**Work instructions:**
1/ In the page on the year 1351, on what date did Edward III institute the Treason Act 1351?
2/ Print the passage from the page on the year 1351, starting with "- Javanese calendar: 1263–1264" and going on through "the Julian calendar.".

1351 in various calendars
- Gregorian calendar: 1351 MCCCLI
- Ab urbe condita: 2104
- Armenian calendar: 800 ԹՎ Պ
- Assyrian calendar: 6101
- Balinese saka calendar: 1272–1273
- Bengali calendar: 757–758
- Berber calendar: 2301
- English Regnal year: 24 Edw. 3 – 25 Edw. 3
- Buddhist calendar: 1895
- Burmese calendar: 713
- Byzantine calendar: 6859–6860
- Chinese calendar: 庚寅年 (Metal Tiger) 4048 or 3841 — to — 辛卯年 (Metal Rabbit) 4049 or 3842
- Coptic calendar: 1067–1068
- Discordian calendar: 2517
- Ethiopian calendar: 1343–1344
- Hebrew calendar: 5111–5112
- - Vikram Samvat: 1407–1408
- - Shaka Samvat: 1272–1273
- - Kali Yuga: 4451–4452
- Holocene calendar: 11351
- Igbo calendar: 351–352
- Iranian calendar: 729–730
- Islamic calendar: 751–752
- Japanese calendar: Kannō 2 (観応２年)
- Javanese calendar: 1263–1264
- Julian calendar: 1351 MCCCLI
- Korean calendar: 3684
- Minguo calendar: 561 before ROC 民前561年
- Nanakshahi calendar: −117
- Thai solar calendar: 1893–1894
- Tibetan calendar: 阳金虎年 (male Iron-Tiger) 1477 or 1096 or 324 — to — 阴金兔年 (female Iron-Rabbit) 1478 or 1097 or 325

= 1351 =

Year 1351 (MCCCLI) was a common year starting on Saturday of the Julian calendar.

== Events ==

=== January-December ===
- January 14 - Edward III of England institutes the Treason Act 1351, defining treason in English law. It remains unrepealed into the 21st century.
- February - Enactments by the Parliament of England:
  - The Statute of Labourers deals with a labour shortage caused by the Black Death.
  - Statute of Provisors prevents the Pope from appointing clergy to English benefices.

**Supplied data:**
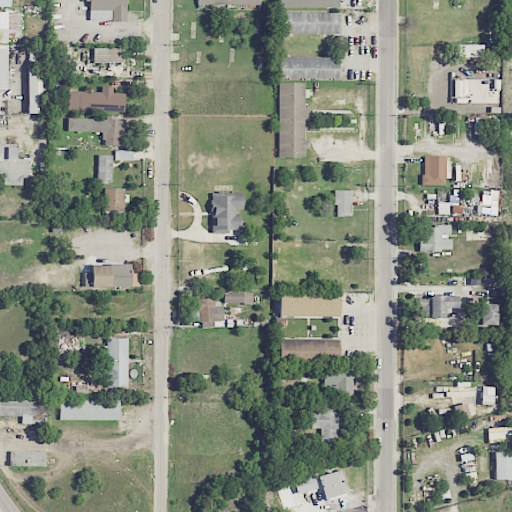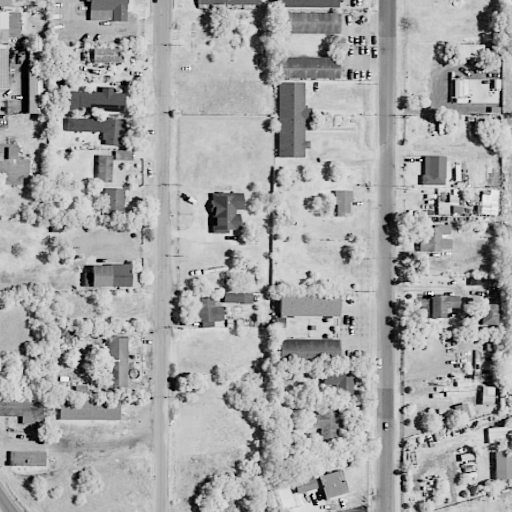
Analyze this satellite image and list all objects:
building: (511, 0)
building: (228, 2)
building: (4, 3)
building: (5, 3)
building: (227, 3)
building: (306, 3)
building: (307, 3)
building: (107, 9)
building: (308, 22)
building: (308, 22)
building: (7, 41)
building: (468, 51)
building: (107, 55)
building: (307, 67)
building: (308, 67)
building: (4, 68)
building: (460, 88)
building: (36, 90)
building: (96, 100)
building: (292, 119)
building: (291, 120)
building: (113, 131)
building: (123, 155)
building: (13, 164)
building: (12, 165)
building: (104, 168)
building: (433, 170)
building: (113, 200)
building: (342, 201)
building: (487, 203)
building: (225, 211)
building: (226, 211)
building: (434, 238)
road: (162, 256)
road: (388, 256)
building: (110, 274)
building: (109, 275)
building: (237, 297)
building: (307, 305)
building: (308, 305)
building: (436, 305)
road: (365, 308)
building: (488, 312)
building: (473, 316)
road: (365, 345)
building: (307, 349)
building: (307, 349)
building: (116, 362)
building: (117, 362)
building: (339, 380)
building: (486, 395)
building: (17, 407)
building: (88, 409)
building: (89, 409)
building: (461, 411)
building: (324, 422)
road: (88, 445)
building: (27, 458)
building: (502, 465)
building: (332, 484)
building: (333, 484)
building: (304, 485)
road: (6, 505)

**Outputs for the tasks:**
1/ January 14

2/
- Javanese calendar: 1263–1264
- Julian calendar: 1351 MCCCLI
- Korean calendar: 3684
- Minguo calendar: 561 before ROC 民前561年
- Nanakshahi calendar: −117
- Thai solar calendar: 1893–1894
- Tibetan calendar: 阳金虎年 (male Iron-Tiger) 1477 or 1096 or 324 — to — 阴金兔年 (female Iron-Rabbit) 1478 or 1097 or 325

= 1351 =

Year 1351 (MCCCLI) was a common year starting on Saturday of the Julian calendar.